I am still learning Python as I go, so bare with me.
from progress import ProgressPercentage # class file progress.py
from slack import * # function file for Slack notifications
import random
import glob
import os
import boto3
import botocore
from boto3.s3.transfer import TransferConfig
bucket = "my-s3-backup"
s3 = boto3.resource('s3')
# Grabbing the last file, and removing the full path from the string
pattern = "/path/to/backup/file/xb_*"
files = list(filter(os.path.isfile, glob.glob(pattern)))
files.sort(key=lambda x: os.path.getmtime(x))
file_to_upload = files[-1]
file_name = file_to_upload.replace('/path/to/backup/file/', '')
key_path = 'physical_db_backups/' + file_name
# Multipart upload function
def multi_part_upload():
config = TransferConfig(multipart_threshold=1024 * 25,
max_concurrency=10,
multipart_chunksize=1024 * 25,
use_threads=True)
try:
s3.meta.client.upload_file(file_to_upload, bucket, key_path, Config=config,
Callback=ProgressPercentage(file_to_upload))
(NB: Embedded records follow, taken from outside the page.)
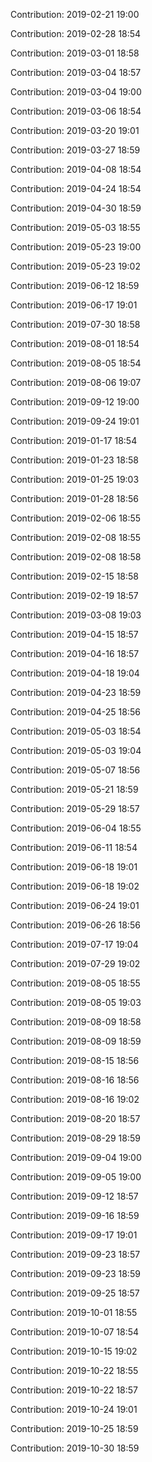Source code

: Contribution: 2019-02-21 19:00

Contribution: 2019-02-28 18:54

Contribution: 2019-03-01 18:58

Contribution: 2019-03-04 18:57

Contribution: 2019-03-04 19:00

Contribution: 2019-03-06 18:54

Contribution: 2019-03-20 19:01

Contribution: 2019-03-27 18:59

Contribution: 2019-04-08 18:54

Contribution: 2019-04-24 18:54

Contribution: 2019-04-30 18:59

Contribution: 2019-05-03 18:55

Contribution: 2019-05-23 19:00

Contribution: 2019-05-23 19:02

Contribution: 2019-06-12 18:59

Contribution: 2019-06-17 19:01

Contribution: 2019-07-30 18:58

Contribution: 2019-08-01 18:54

Contribution: 2019-08-05 18:54

Contribution: 2019-08-06 19:07

Contribution: 2019-09-12 19:00

Contribution: 2019-09-24 19:01

Contribution: 2019-01-17 18:54

Contribution: 2019-01-23 18:58

Contribution: 2019-01-25 19:03

Contribution: 2019-01-28 18:56

Contribution: 2019-02-06 18:55

Contribution: 2019-02-08 18:55

Contribution: 2019-02-08 18:58

Contribution: 2019-02-15 18:58

Contribution: 2019-02-19 18:57

Contribution: 2019-03-08 19:03

Contribution: 2019-04-15 18:57

Contribution: 2019-04-16 18:57

Contribution: 2019-04-18 19:04

Contribution: 2019-04-23 18:59

Contribution: 2019-04-25 18:56

Contribution: 2019-05-03 18:54

Contribution: 2019-05-03 19:04

Contribution: 2019-05-07 18:56

Contribution: 2019-05-21 18:59

Contribution: 2019-05-29 18:57

Contribution: 2019-06-04 18:55

Contribution: 2019-06-11 18:54

Contribution: 2019-06-18 19:01

Contribution: 2019-06-18 19:02

Contribution: 2019-06-24 19:01

Contribution: 2019-06-26 18:56

Contribution: 2019-07-17 19:04

Contribution: 2019-07-29 19:02

Contribution: 2019-08-05 18:55

Contribution: 2019-08-05 19:03

Contribution: 2019-08-09 18:58

Contribution: 2019-08-09 18:59

Contribution: 2019-08-15 18:56

Contribution: 2019-08-16 18:56

Contribution: 2019-08-16 19:02

Contribution: 2019-08-20 18:57

Contribution: 2019-08-29 18:59

Contribution: 2019-09-04 19:00

Contribution: 2019-09-05 19:00

Contribution: 2019-09-12 18:57

Contribution: 2019-09-16 18:59

Contribution: 2019-09-17 19:01

Contribution: 2019-09-23 18:57

Contribution: 2019-09-23 18:59

Contribution: 2019-09-25 18:57

Contribution: 2019-10-01 18:55

Contribution: 2019-10-07 18:54

Contribution: 2019-10-15 19:02

Contribution: 2019-10-22 18:55

Contribution: 2019-10-22 18:57

Contribution: 2019-10-24 19:01

Contribution: 2019-10-25 18:59

Contribution: 2019-10-30 18:59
# Custom Slack notification to inform completion
sendslacksuccess("Physical Backup to S3 Complete:\n" + file_name)
except botocore.exceptions.ClientError as error:
# Custom Slack notification to inform of failure
sendslackerror("Physical Backup to S3 Failed:\n" + file_name + "\nError: " + error)
if __name__ == '__main__':
multi_part_upload()
If the script is not "failing," but it's not uploading the complete file size, what exception am I trying to catch here? Should I log output somewhere?
I'm looking through the Botocore Exceptions documentation. I'm just unsure of what to try/catch
with this.
For reference, here is the file size difference:
aws s3 ls --summarize --human-readable --recursive s3://my-s3-backup/physical_db_backups/
2022-05-07 14:31:28 50.7 GiB physical_db_backups/xb_202205070101.xb.zst
2022-05-08 12:48:07 50.8 GiB physical_db_backups/xb_202205080101.xb.zst
2022-05-09 01:30:04 34.2 GiB physical_db_backups/xb_202205090101.xb.zst <--- WRONG
Alright, since I was an idiot and didn't realize the file had not completed yet, I made a couple of changes.
I edited the cron to start later.
I have created logic to determine if the backup script is running.
I may incorporate additional checks to make sure the file exists, but for now this is a working POC that has been tested.